The emerging markets selloff will continue, but that's GREAT for the average American
Looking for a turnaround story? You can cross emerging markets off your list and keep on looking.
The iShares MSCI Emerging Markets Index (EEM), an ETF designed to measure stock market performance in global emerging markets, has fallen nearly 10% in the last year.
Related: Here's What Really Went Wrong for Investors In Emerging Markets
The Wall Street Journal this week reports that the selloff in emerging markets is accelerating in 2014, as investors "are bailing out of emerging markets from Turkey and Brazil to Thailand and Indonesia...amid concerns about faltering economies and political unrest."
Ruchir Sharma, head of emerging markets at Morgan Stanley Investment Management (MS) and author of Breakout Nations: In Pursuit of the Next Economic Miracles, tells The Daily Ticker that he expects the curent EM trend to continue.
"Some of the big emerging markets are still going to drag the index down a bit before this thing clear up," he tells us in the video above.

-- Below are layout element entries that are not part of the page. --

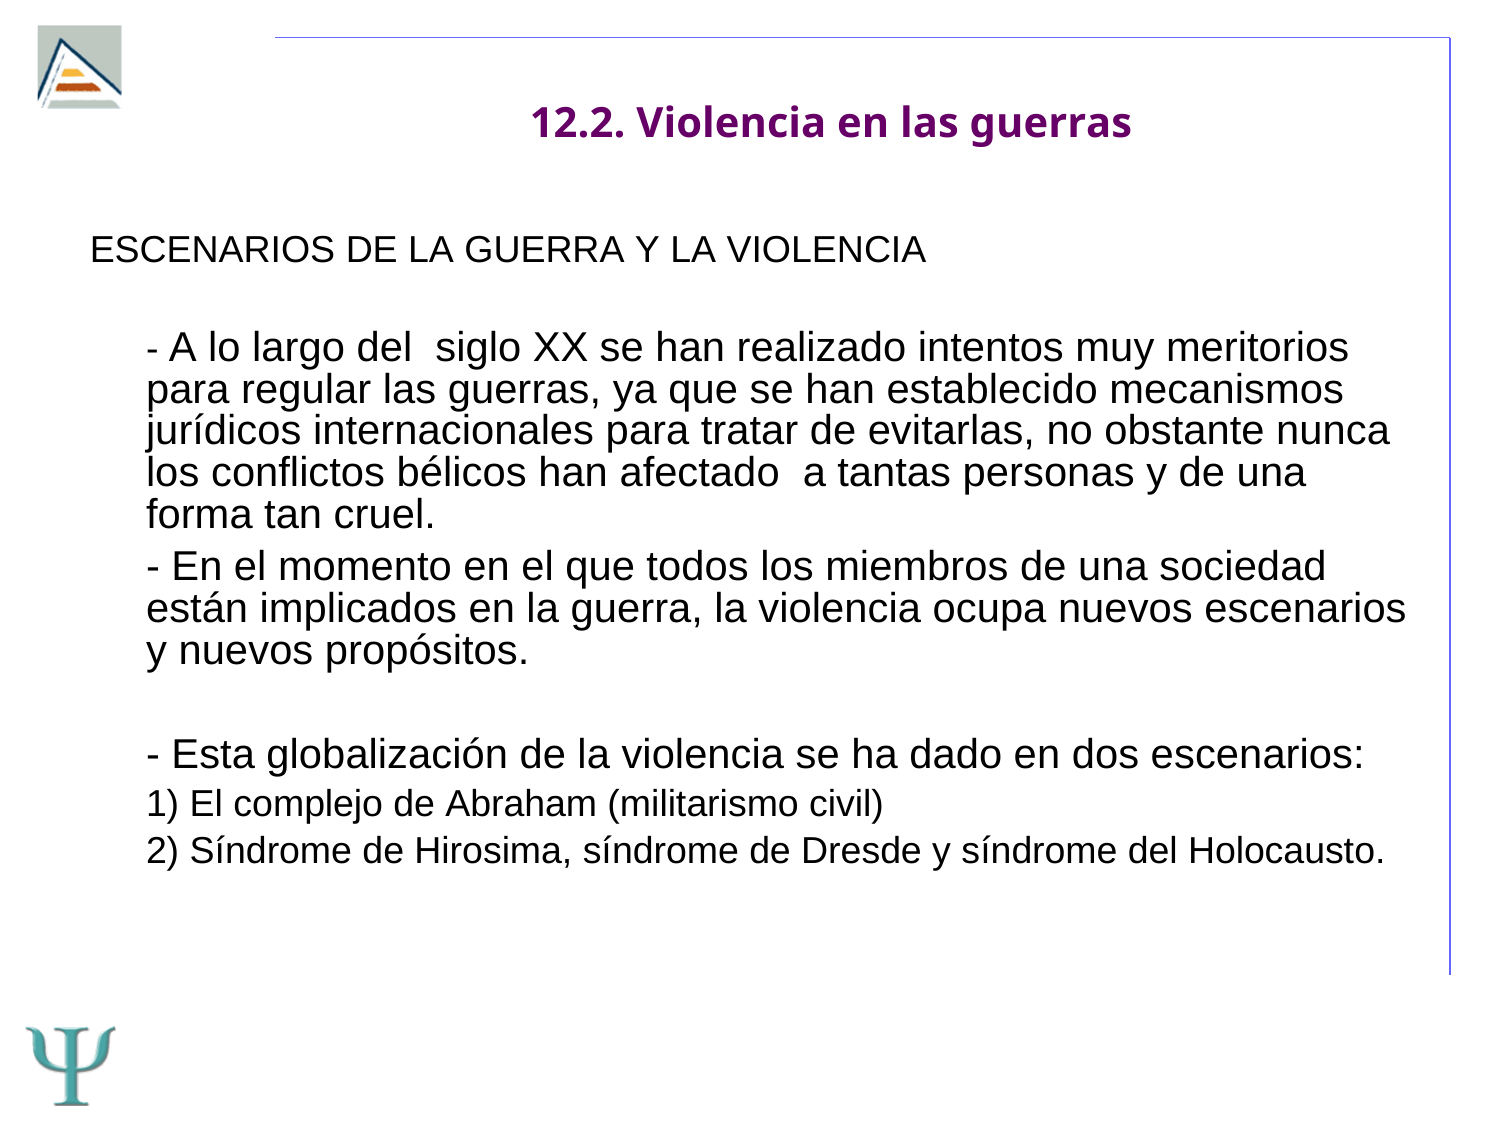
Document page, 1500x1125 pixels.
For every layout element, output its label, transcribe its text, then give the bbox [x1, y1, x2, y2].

list ESCENARIOS DE LA GUERRA Y LA VIOLENCIA - A lo largo del siglo XX se han realizado intentos muy meritorios para regular las guerras, ya que se han establecido mecanismos jurídicos internacionales para tratar de evitarlas, no obstante nunca los conflictos bélicos han afectado a tantas personas y de una forma tan cruel. - En el momento en el que todos los miembros de una sociedad están implicados en la guerra, la violencia ocupa nuevos escenarios y nuevos propósitos. - Esta globalización de la violencia se ha dado en dos escenarios: 1) El complejo de Abraham (militarismo civil) 2) Síndrome de Hirosima, síndrome de Dresde y síndrome del Holocausto. [75, 224, 1426, 1075]
title 12.2. Violencia en las guerras [262, 74, 1401, 168]
picture [24, 1024, 116, 1106]
picture [37, 24, 122, 109]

(He does note that emerging markets now comprise 40% of the global economy. Therefore, referring to them as a basket is no longer that relevant because there are large differences among countries.)
Related: How the Fed Could Cause the Next Emerging Markets Crisis: Rickards
This emerging market weakness may be bad for investors exposed to once hot acronyms like BRICs -- Brazil, Russia, India, and China -- but it's great for the average American.
Sharma explains that commodity prices -- which impact the prices people pay for everything from gasoline to food staples -- surged in the last decade because of incredible demand from the emerging markets, which were growing at a quick clip. As these economies cool down (particularly China), "that's keeping a lid on commodity prices so that's one big benefit for the U.S. consumer so far," he explains.
From an investing perspective, now that emerging market assets have been beaten up, you might wonder if there's an opportunity to buy stocks on the cheap. When you look at growth of these economies in aggregate, Sharma himself has pointed out that the pace has slowed from more than 7% in the middle of the last decade to 4% last year. That doesn't sound so bad.
But Sharma points out a problem: The 4% growth number is inflated by China, which grew 7.8% in the third quarter of 2013, for perspective. Without China, growth falls to 2.5% -- no different from the U.S.
Related: America Leads the Way as Emerging Nations Like China Fade
Sharma also points to two big concerns for EMs looking ahead: nearly half of all democratic EMs have elections this year. Also, China is still the "800-pound gorilla of the EM space" with concerns over how the country can rein in debt and still achieve a soft landing. Just last week, George Soros warned of the global risk China poses.